▸ Directions: Rewrite each item's lines as a numbered list, omitting any blank lines.

Items from a dataset
=== Section Start ===

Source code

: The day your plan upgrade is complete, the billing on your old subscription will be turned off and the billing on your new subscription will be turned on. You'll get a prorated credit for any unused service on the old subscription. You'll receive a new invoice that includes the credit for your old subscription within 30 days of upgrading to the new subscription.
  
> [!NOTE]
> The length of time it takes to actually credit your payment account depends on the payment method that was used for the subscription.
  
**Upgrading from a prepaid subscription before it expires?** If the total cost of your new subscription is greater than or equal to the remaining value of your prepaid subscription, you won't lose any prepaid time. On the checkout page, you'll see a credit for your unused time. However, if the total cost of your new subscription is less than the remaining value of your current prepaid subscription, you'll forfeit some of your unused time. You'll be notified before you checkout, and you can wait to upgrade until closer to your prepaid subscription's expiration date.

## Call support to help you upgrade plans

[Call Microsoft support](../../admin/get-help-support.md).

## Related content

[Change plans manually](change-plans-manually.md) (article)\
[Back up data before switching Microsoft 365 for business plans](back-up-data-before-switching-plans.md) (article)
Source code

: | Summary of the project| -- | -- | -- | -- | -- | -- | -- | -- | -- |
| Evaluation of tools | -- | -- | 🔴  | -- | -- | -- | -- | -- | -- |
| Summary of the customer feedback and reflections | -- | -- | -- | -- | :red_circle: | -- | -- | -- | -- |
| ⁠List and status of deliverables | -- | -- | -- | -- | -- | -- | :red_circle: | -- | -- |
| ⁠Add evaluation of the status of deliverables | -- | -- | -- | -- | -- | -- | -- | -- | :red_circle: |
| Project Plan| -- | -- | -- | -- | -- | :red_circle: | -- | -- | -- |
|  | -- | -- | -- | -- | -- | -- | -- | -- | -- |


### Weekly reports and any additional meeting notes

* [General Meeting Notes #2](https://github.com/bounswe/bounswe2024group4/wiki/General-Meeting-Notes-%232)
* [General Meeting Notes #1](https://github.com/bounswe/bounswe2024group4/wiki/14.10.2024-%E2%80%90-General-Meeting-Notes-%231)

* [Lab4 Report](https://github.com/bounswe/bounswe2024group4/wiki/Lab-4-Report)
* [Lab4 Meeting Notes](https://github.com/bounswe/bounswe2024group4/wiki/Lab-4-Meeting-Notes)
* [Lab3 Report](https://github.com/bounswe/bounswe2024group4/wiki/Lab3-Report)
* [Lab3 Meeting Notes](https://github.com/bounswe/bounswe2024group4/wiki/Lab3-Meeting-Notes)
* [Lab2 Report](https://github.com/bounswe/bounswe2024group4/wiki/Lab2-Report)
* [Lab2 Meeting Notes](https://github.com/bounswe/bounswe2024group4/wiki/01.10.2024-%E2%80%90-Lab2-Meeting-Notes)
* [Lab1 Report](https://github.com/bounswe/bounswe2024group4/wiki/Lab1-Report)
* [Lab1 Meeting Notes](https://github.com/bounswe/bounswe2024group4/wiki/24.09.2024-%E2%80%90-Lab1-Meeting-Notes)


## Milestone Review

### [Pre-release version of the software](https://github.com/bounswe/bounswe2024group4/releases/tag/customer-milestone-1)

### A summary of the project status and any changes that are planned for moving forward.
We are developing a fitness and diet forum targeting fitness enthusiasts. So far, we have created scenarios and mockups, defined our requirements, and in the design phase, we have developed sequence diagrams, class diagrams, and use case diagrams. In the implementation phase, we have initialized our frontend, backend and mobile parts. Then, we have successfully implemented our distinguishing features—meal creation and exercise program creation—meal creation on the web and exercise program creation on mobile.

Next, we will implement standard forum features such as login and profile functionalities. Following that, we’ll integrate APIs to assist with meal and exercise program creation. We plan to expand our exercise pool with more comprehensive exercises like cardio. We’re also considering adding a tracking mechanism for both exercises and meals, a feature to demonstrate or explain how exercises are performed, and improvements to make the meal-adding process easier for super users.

=== Section End ===

▸ Answer box:
1. Source code
2. : The day your plan upgrade is complete, the billing on your old subscription will be turned off and the billing on your new subscription will be turned on. You'll get a prorated credit for any unused service on the old subscription. You'll receive a new invoice that includes the credit for your old subscription within 30 days of upgrading to the new subscription.
3. > [!NOTE]
4. > The length of time it takes to actually credit your payment account depends on the payment method that was used for the subscription.
5. **Upgrading from a prepaid subscription before it expires?** If the total cost of your new subscription is greater than or equal to the remaining value of your prepaid subscription, you won't lose any prepaid time. On the checkout page, you'll see a credit for your unused time. However, if the total cost of your new subscription is less than the remaining value of your current prepaid subscription, you'll forfeit some of your unused time. You'll be notified before you checkout, and you can wait to upgrade until closer to your prepaid subscription's expiration date.
6. ## Call support to help you upgrade plans
7. [Call Microsoft support](../../admin/get-help-support.md).
8. ## Related content
9. [Change plans manually](change-plans-manually.md) (article)\
10. [Back up data before switching Microsoft 365 for business plans](back-up-data-before-switching-plans.md) (article)
11. Source code
12. : | Summary of the project| -- | -- | -- | -- | -- | -- | -- | -- | -- |
13. | Evaluation of tools | -- | -- | 🔴  | -- | -- | -- | -- | -- | -- |
14. | Summary of the customer feedback and reflections | -- | -- | -- | -- | :red_circle: | -- | -- | -- | -- |
15. | ⁠List and status of deliverables | -- | -- | -- | -- | -- | -- | :red_circle: | -- | -- |
16. | ⁠Add evaluation of the status of deliverables | -- | -- | -- | -- | -- | -- | -- | -- | :red_circle: |
17. | Project Plan| -- | -- | -- | -- | -- | :red_circle: | -- | -- | -- |
18. |  | -- | -- | -- | -- | -- | -- | -- | -- | -- |
19. ### Weekly reports and any additional meeting notes
20. * [General Meeting Notes #2](https://github.com/bounswe/bounswe2024group4/wiki/General-Meeting-Notes-%232)
21. * [General Meeting Notes #1](https://github.com/bounswe/bounswe2024group4/wiki/14.10.2024-%E2%80%90-General-Meeting-Notes-%231)
22. * [Lab4 Report](https://github.com/bounswe/bounswe2024group4/wiki/Lab-4-Report)
23. * [Lab4 Meeting Notes](https://github.com/bounswe/bounswe2024group4/wiki/Lab-4-Meeting-Notes)
24. * [Lab3 Report](https://github.com/bounswe/bounswe2024group4/wiki/Lab3-Report)
25. * [Lab3 Meeting Notes](https://github.com/bounswe/bounswe2024group4/wiki/Lab3-Meeting-Notes)
26. * [Lab2 Report](https://github.com/bounswe/bounswe2024group4/wiki/Lab2-Report)
27. * [Lab2 Meeting Notes](https://github.com/bounswe/bounswe2024group4/wiki/01.10.2024-%E2%80%90-Lab2-Meeting-Notes)
28. * [Lab1 Report](https://github.com/bounswe/bounswe2024group4/wiki/Lab1-Report)
29. * [Lab1 Meeting Notes](https://github.com/bounswe/bounswe2024group4/wiki/24.09.2024-%E2%80%90-Lab1-Meeting-Notes)
30. ## Milestone Review
31. ### [Pre-release version of the software](https://github.com/bounswe/bounswe2024group4/releases/tag/customer-milestone-1)
32. ### A summary of the project status and any changes that are planned for moving forward.
33. We are developing a fitness and diet forum targeting fitness enthusiasts. So far, we have created scenarios and mockups, defined our requirements, and in the design phase, we have developed sequence diagrams, class diagrams, and use case diagrams. In the implementation phase, we have initialized our frontend, backend and mobile parts. Then, we have successfully implemented our distinguishing features—meal creation and exercise program creation—meal creation on the web and exercise program creation on mobile.
34. Next, we will implement standard forum features such as login and profile functionalities. Following that, we’ll integrate APIs to assist with meal and exercise program creation. We plan to expand our exercise pool with more comprehensive exercises like cardio. We’re also considering adding a tracking mechanism for both exercises and meals, a feature to demonstrate or explain how exercises are performed, and improvements to make the meal-adding process easier for super users.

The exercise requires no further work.